If a conversation comes between a member of the clergy and a parishioner during the sacrament of confession, there are no loopholes. It’s as secret as secret gets.

“It’s the highest level of confidentiality and does not admit us any exceptions,” said Monsignor Marc Caron, who leads Lewiston’s Prince of Peace Parish.

“But I think it is often misunderstood,” Caron said. “It is not just any conversation. It is the conversation of a Catholic coming to the priest in order to confess their sins and receive forgiveness in the sacrament of reconciliation. That level of confidentiality we would consider as being imposed on us by divine law, not even church law.

“The nature of that interaction in itself demands absolute and complete confidentiality, even after the person’s death,” Caron said. “Maine law, so far anyway, does see it as a protected form of speech. New Hampshire law, I believe, does not.”

If someone disclosed plans to hurt or even murder someone during confession, the priest would be bound by his oath to keep silent. And Maine law wouldn’t require him to speak.

But that’s not how the confessional works, Caron said.

“It’s about sins committed,” he said. “It’s about the past.”

But most of his discussions with parishioners are more comparable to Kelley’s discussions, with the same mandate to report threats of physical harm.

Caron respects his legal duty, he said, but such incidents are rare, he said. Most of his talks with people are about their day-to-day lives and family issues.

“They’re much more mundane and they’re much more about relationships,” he said. And if he hears that someone has committed a crime, he asks them to ’fess up.

“We say, ‘Listen, you’ve got to be honest with yourself and others about what’s going on,” Caron said.

‘You can be free’

Moments before the start of a local Alcoholics Anonymous meeting, as men made coffee and stacked literature on a table, a man raised a small poster with the words, “Think, think, think, think about it!”

For the hour that followed, guys talked about drinking and the damage that alcohol had wrought in their lives.

Though some of the men knew Ryder and Nadeau, nobody talked about the dead woman or the alleged confession. As an organization, Alcoholics Anonymous avoids controversy. It takes no outside donations and doesn’t comment on the news. Even its public information volunteers request anonymity from the news.

“AA is very general,” one volunteer said. “It’s the 12 steps and the 12 principals and the 12 concepts (forming the doctrine of Alcoholics Anonymous) and that’s about it.”

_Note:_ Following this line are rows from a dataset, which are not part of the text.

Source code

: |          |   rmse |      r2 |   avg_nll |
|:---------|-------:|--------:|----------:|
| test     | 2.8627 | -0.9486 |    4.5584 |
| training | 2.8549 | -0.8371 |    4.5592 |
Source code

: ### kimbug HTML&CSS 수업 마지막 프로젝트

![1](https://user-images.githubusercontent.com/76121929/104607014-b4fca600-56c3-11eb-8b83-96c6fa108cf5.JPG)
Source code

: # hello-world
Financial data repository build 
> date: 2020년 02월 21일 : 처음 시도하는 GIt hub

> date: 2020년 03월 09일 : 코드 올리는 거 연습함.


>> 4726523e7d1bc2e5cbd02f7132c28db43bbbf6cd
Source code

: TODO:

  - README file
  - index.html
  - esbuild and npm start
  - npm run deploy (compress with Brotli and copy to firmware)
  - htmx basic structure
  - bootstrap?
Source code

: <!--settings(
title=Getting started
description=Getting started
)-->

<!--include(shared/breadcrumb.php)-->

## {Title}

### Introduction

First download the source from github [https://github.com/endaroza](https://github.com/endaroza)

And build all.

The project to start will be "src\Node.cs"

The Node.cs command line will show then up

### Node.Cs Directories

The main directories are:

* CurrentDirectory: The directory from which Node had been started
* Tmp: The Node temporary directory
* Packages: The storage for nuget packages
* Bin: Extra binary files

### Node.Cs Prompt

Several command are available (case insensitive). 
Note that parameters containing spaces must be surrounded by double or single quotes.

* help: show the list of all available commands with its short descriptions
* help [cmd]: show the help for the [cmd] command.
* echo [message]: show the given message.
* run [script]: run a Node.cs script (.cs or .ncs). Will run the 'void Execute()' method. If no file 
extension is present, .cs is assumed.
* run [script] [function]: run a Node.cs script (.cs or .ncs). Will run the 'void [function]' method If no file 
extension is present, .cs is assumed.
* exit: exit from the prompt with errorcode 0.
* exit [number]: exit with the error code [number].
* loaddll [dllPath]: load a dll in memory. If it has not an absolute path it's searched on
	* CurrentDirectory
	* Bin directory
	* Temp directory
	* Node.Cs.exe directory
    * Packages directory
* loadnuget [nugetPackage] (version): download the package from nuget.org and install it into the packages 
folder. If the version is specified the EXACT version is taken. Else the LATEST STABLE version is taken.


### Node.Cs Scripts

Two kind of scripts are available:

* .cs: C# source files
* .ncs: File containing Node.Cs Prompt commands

What members do and say is up to them, the volunteer said.

The meeting gave answers, though. People talked about growing up and taking responsibility for their own actions.

After the meeting, a longtime member said that a member who commits a crime is encouraged to confess to the authorities. End the secrecy.

The reason is simple: An unsettled crime will make the alcoholism worse.

“Face up,” he said. “Our suggestion is you go face it and do whatever punishment is due.”

“Then you can be free of it,” he said.